Please print the items word for word, starting at the line that contains "Which box has the highest median line?" and ending with the last line of the items. Leave the pictures out.

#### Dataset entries
'''
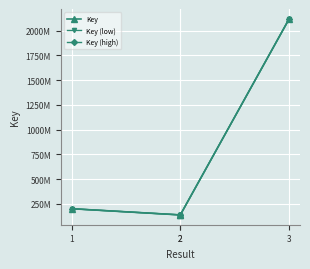

The value of Key at 1 is 345874757.3. True or false?

False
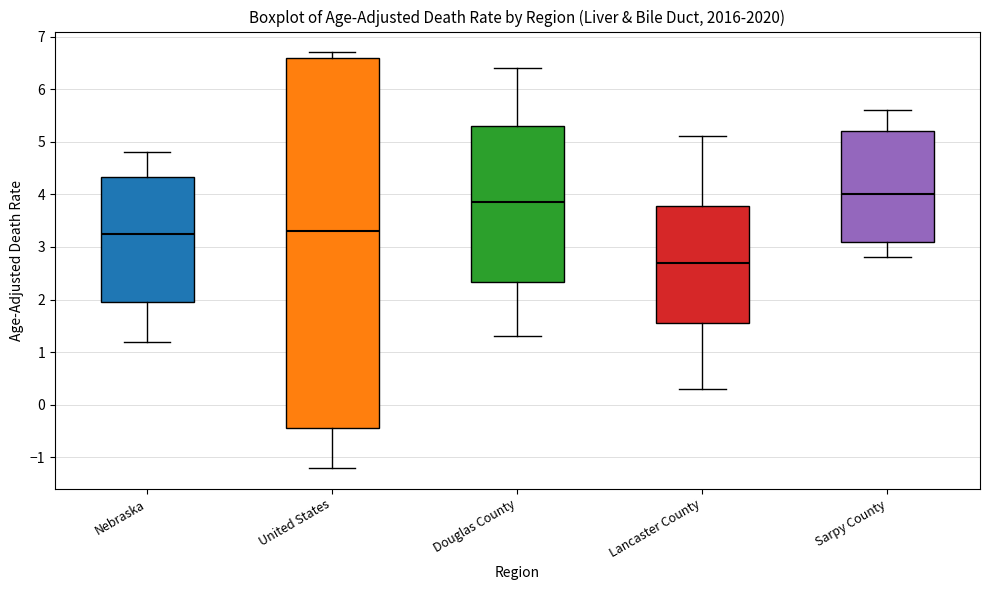

Which box has the highest median line?

Sarpy County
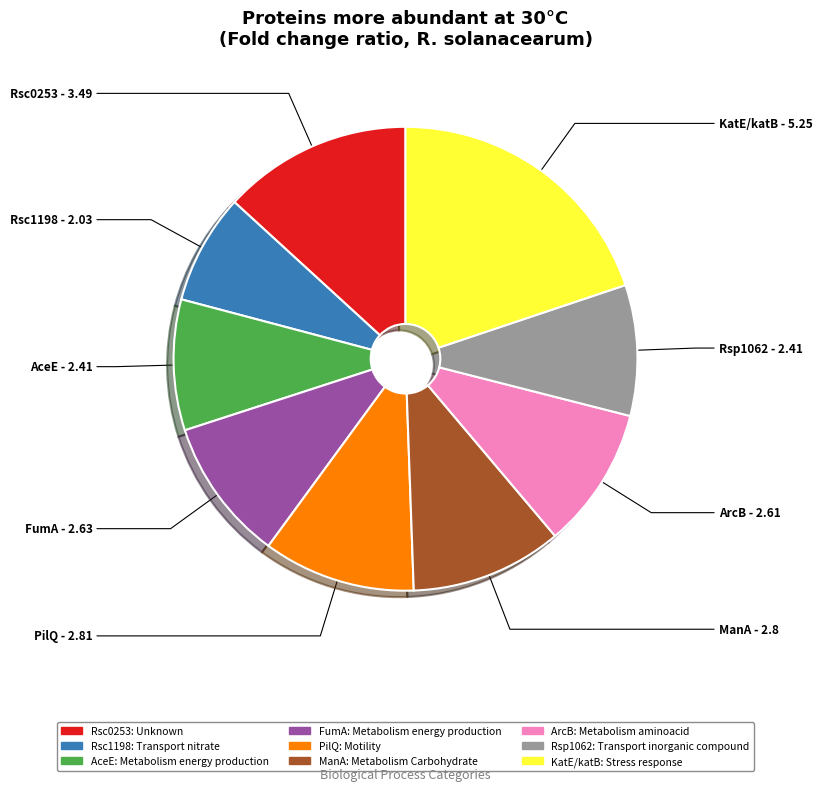

To the nearest percent, what percentage of the pie is Rsp1062?

9%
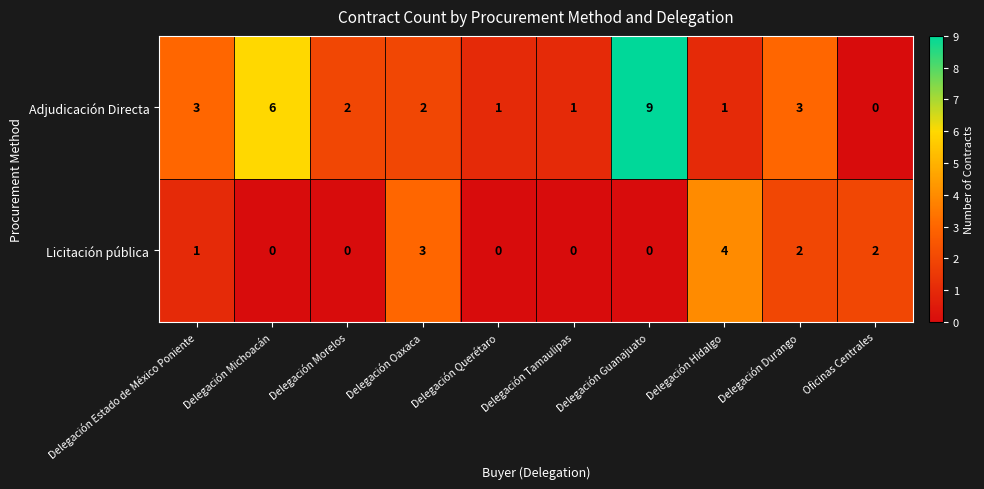

Which series changed the most between Delegación Oaxaca and Delegación Guanajuato?

Adjudicación Directa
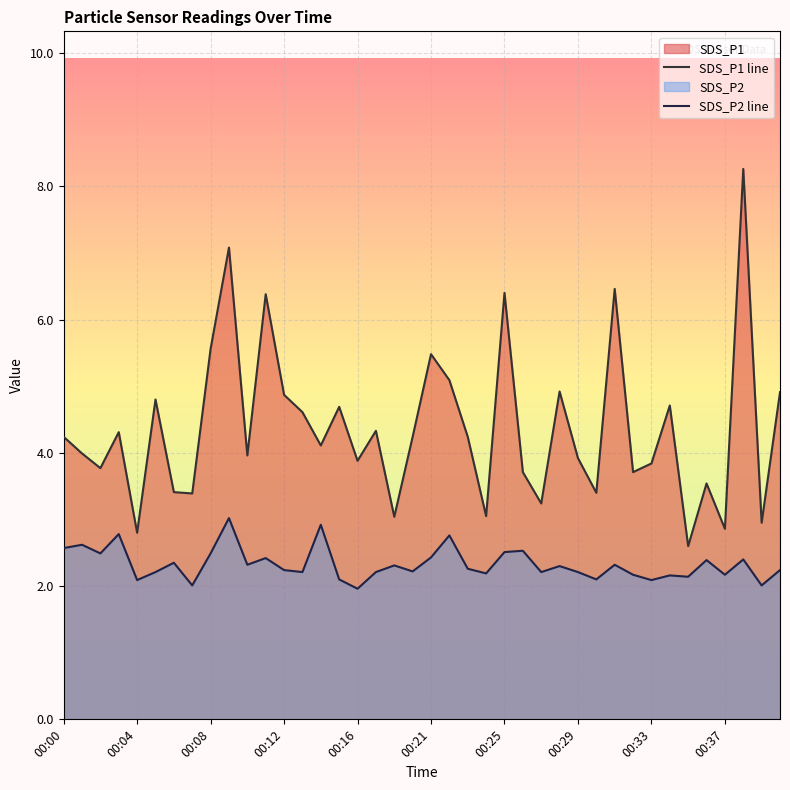

What is the sum of the SDS_P2 values at 00:06 and 00:00?

4.9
'''
#### Solution
Which box has the highest median line?

Sarpy County

To the nearest percent, what percentage of the pie is Rsp1062?

9%

Which series changed the most between Delegación Oaxaca and Delegación Guanajuato?

Adjudicación Directa

What is the sum of the SDS_P2 values at 00:06 and 00:00?

4.9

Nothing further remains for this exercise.